Tens of thousands of civilians have been killed in the conflict that has left Kashmiris exhausted, traumatized, and broken. Nearly every one of the Kashmir valley’s 7 million people has been touched by violence.

The conflict has created two lost generations: the teenagers of 1989 who saw their childhoods collapse into warfare, and the teenagers of today who never had a childhood at all.

“The most basic building blocks of a healthy psyche — a sense of safety and security — are, and have been, under attack for decades in Indian occupied Kashmir,” said Saiba Varma, an associate professor of anthropology at the University of California, San Diego, who studied psychiatric issues in Kashmir for her doctoral research.

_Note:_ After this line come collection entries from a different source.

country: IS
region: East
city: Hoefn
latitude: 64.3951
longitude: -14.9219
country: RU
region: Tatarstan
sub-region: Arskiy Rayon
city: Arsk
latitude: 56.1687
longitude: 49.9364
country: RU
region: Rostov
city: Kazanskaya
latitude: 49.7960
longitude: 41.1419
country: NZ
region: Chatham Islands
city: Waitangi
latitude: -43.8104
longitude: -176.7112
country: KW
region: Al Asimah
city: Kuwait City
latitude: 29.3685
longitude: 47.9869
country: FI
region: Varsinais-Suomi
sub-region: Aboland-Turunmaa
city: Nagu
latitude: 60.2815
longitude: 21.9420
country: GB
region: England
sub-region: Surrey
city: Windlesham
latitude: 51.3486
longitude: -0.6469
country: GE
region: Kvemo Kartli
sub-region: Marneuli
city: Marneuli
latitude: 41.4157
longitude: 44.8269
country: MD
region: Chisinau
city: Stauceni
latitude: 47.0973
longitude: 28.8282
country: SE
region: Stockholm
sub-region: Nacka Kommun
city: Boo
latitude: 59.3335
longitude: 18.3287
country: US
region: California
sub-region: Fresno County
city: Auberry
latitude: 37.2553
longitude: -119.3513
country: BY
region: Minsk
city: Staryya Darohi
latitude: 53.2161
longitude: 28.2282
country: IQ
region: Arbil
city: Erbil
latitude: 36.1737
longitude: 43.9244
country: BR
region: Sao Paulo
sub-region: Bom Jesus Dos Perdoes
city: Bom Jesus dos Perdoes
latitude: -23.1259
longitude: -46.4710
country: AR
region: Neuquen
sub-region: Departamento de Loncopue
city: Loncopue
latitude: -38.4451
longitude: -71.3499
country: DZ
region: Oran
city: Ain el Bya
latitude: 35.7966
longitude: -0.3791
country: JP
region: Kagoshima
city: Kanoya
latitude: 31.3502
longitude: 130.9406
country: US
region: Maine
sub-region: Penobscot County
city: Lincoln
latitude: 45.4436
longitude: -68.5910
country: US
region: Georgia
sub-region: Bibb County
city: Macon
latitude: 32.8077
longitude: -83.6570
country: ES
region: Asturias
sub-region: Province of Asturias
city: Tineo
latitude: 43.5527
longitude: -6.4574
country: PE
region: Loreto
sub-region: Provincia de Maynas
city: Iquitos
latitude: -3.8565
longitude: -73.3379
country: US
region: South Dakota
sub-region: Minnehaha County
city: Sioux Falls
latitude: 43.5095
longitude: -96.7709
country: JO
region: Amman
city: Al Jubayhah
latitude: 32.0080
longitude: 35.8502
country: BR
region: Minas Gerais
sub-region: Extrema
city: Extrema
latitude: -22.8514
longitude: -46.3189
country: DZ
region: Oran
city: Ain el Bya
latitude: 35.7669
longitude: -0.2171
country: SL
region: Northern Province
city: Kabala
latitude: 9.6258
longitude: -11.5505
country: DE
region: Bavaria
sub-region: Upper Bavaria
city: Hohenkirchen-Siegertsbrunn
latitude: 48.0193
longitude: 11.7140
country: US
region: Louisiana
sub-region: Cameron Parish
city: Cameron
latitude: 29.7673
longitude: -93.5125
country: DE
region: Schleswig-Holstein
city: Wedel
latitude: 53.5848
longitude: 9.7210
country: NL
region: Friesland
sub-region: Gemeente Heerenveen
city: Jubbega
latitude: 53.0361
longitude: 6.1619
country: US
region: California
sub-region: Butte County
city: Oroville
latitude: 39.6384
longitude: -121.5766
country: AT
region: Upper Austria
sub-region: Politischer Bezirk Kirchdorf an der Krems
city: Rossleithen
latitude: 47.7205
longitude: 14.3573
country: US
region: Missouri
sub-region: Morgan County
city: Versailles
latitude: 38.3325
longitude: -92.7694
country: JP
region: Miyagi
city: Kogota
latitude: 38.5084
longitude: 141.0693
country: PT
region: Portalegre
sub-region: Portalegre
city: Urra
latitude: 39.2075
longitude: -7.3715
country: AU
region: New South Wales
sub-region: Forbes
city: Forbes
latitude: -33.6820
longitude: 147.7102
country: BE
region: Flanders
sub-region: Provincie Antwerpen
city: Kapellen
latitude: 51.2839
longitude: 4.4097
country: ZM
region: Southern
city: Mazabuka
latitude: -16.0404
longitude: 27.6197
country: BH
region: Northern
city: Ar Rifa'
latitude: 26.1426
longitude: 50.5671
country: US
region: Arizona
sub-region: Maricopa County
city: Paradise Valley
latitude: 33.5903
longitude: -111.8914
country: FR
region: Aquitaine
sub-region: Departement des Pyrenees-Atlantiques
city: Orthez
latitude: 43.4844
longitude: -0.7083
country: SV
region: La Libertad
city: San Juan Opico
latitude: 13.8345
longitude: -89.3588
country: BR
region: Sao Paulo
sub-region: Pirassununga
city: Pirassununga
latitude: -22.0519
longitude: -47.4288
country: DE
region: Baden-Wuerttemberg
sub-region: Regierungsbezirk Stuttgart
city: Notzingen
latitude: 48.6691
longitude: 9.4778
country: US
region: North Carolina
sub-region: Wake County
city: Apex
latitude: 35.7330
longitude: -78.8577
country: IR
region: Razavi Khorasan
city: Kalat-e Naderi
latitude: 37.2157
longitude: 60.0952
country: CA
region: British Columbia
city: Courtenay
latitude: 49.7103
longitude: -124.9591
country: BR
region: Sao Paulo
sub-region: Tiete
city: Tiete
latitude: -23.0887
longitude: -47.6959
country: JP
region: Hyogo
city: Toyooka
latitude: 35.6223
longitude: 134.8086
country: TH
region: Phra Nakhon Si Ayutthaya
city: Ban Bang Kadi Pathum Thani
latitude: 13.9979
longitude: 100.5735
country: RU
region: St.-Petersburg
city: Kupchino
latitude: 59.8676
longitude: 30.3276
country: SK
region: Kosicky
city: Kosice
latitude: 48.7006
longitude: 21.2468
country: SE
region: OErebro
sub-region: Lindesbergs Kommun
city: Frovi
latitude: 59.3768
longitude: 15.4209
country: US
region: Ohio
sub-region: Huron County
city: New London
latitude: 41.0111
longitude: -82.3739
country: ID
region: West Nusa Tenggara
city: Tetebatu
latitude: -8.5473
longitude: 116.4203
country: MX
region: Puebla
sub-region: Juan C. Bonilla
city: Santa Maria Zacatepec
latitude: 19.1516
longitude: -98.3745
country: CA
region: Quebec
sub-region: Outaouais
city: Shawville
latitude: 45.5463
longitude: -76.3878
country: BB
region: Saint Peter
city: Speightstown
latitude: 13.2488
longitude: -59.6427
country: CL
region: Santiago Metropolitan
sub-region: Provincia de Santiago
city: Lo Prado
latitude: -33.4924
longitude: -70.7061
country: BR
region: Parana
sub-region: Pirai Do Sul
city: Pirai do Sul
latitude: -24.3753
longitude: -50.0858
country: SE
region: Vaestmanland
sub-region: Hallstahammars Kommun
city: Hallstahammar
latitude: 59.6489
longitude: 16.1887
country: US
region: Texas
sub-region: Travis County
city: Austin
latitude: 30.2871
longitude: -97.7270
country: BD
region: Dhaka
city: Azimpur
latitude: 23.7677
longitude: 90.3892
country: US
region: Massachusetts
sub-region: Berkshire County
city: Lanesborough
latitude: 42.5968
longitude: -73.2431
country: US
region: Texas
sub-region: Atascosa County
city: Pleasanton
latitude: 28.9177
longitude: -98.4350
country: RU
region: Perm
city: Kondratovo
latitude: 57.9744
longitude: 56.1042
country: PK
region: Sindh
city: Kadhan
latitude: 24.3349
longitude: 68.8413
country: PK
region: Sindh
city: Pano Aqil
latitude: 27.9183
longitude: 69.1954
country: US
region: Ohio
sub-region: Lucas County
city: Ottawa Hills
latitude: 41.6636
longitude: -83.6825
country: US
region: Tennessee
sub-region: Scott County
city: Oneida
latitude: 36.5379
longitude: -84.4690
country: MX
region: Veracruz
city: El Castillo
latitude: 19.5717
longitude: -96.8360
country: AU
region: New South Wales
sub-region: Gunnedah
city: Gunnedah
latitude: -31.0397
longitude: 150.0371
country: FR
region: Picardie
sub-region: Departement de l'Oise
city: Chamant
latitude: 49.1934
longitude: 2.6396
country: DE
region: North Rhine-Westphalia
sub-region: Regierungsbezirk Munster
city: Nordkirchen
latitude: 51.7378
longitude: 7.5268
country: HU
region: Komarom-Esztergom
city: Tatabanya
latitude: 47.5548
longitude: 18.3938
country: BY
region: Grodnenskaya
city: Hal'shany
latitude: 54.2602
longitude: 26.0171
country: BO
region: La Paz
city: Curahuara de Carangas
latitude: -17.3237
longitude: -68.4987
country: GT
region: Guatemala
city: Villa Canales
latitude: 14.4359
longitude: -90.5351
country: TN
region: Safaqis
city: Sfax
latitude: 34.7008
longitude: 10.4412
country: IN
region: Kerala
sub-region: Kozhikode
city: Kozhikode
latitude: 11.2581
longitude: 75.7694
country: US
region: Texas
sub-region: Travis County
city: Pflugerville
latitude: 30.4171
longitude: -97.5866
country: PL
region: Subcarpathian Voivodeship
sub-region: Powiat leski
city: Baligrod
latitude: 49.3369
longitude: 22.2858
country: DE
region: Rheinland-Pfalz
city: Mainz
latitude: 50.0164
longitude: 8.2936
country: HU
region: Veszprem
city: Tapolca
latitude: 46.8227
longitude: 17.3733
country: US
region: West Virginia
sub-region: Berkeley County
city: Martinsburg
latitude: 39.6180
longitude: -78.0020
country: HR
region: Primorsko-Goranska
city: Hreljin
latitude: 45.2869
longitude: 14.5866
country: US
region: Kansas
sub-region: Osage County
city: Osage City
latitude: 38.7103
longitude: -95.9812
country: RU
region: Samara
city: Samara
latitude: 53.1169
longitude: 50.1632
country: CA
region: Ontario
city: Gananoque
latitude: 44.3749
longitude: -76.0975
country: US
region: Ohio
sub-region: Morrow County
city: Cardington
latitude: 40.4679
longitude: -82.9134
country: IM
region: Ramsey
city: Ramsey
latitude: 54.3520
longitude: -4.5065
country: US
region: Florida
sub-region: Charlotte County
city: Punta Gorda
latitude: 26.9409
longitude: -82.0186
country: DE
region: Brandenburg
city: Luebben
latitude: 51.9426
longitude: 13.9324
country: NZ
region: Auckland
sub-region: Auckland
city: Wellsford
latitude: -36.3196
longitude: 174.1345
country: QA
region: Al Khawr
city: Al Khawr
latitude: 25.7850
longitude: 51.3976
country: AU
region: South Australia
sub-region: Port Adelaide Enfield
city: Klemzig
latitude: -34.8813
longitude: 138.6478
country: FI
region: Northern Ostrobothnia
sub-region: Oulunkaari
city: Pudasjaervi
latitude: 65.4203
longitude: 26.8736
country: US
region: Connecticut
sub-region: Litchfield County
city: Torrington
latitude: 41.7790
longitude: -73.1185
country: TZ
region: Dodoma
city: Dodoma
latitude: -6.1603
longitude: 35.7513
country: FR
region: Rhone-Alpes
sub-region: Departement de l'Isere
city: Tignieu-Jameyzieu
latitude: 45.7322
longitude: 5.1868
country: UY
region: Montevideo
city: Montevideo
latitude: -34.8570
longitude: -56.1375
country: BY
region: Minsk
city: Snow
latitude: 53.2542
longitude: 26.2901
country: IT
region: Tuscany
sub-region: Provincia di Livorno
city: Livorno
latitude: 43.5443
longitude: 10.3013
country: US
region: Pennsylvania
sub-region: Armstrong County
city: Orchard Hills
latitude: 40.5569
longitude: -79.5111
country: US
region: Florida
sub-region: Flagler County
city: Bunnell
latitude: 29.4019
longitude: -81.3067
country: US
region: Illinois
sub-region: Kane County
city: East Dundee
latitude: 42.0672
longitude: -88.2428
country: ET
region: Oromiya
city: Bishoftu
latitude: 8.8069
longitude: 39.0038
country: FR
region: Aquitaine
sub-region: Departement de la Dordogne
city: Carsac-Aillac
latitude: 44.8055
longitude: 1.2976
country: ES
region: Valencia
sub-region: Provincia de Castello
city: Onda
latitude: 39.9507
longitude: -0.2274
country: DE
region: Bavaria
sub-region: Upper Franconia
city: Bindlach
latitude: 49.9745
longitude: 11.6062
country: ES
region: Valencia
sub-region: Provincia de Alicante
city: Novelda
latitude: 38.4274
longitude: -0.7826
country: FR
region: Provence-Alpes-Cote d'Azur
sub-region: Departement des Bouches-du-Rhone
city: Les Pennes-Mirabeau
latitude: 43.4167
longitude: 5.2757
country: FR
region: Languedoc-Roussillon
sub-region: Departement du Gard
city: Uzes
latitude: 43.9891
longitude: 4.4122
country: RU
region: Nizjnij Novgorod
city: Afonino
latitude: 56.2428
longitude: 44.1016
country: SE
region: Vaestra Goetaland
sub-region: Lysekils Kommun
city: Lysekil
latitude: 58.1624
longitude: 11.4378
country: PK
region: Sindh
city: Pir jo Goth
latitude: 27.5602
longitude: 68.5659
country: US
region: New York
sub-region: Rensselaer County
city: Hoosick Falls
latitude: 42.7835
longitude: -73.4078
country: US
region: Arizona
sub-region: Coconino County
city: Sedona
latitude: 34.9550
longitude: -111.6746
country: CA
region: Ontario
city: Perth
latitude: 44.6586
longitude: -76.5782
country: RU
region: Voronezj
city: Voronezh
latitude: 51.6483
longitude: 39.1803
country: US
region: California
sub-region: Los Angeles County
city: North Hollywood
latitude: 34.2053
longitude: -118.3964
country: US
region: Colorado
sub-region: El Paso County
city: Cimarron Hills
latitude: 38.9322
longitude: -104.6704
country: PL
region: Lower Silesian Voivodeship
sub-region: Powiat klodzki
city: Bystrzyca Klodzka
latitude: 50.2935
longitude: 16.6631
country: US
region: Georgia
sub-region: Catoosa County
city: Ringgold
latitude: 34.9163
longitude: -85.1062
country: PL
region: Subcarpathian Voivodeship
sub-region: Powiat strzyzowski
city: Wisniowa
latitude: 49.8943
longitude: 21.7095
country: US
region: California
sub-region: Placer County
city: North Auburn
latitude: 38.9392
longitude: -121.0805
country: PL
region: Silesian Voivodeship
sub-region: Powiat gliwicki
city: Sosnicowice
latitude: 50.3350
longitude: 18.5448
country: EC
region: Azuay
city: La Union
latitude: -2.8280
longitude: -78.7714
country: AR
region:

Persistent Violence and Mental Health Issues in Indian Occupied Kashmir

The daily violence has ebbed sharply in recent years, and the Modi-led Indian government revoked the region’s semiautonomous status in 2019. Still, the invisible scars of Kashmir’s unending conflict are evident in the psychiatric sections of multiple hospitals where, on a routine day, hundreds seek help for mental illnesses and drug addictions.

A 2015 study by aid group Doctors Without Borders in collaboration with the University of Kashmir and the Institute of Mental Health and Neurosciences in Srinagar showed “nearly 1.8 million adults (45 percent of the adult population) in the Indian occupied Kashmir are experiencing symptoms of mental distress, with 41 percent exhibiting signs of probable depression, 26 percent probable anxiety and 19 percent probable Post Traumatic Stress Disorder.”

The mental health care infrastructure has expanded from mere four psychiatrists and one main mental health care clinic in Srinagar in early 2000, to about 17 government-run clinics operated by over six-dozen professionals across the region today. But the mental health network is still overwhelmed.

Varma, the anthropologist, said the mental health crisis directly stems from social and political conditions in the region. “Ongoing militarization of everyday life has eliminated many cultural and religious practices of coping that Kashmiri people traditionally relied on, leaving them dependent on an overburdened and pharmaceuticalized health care system,” she said.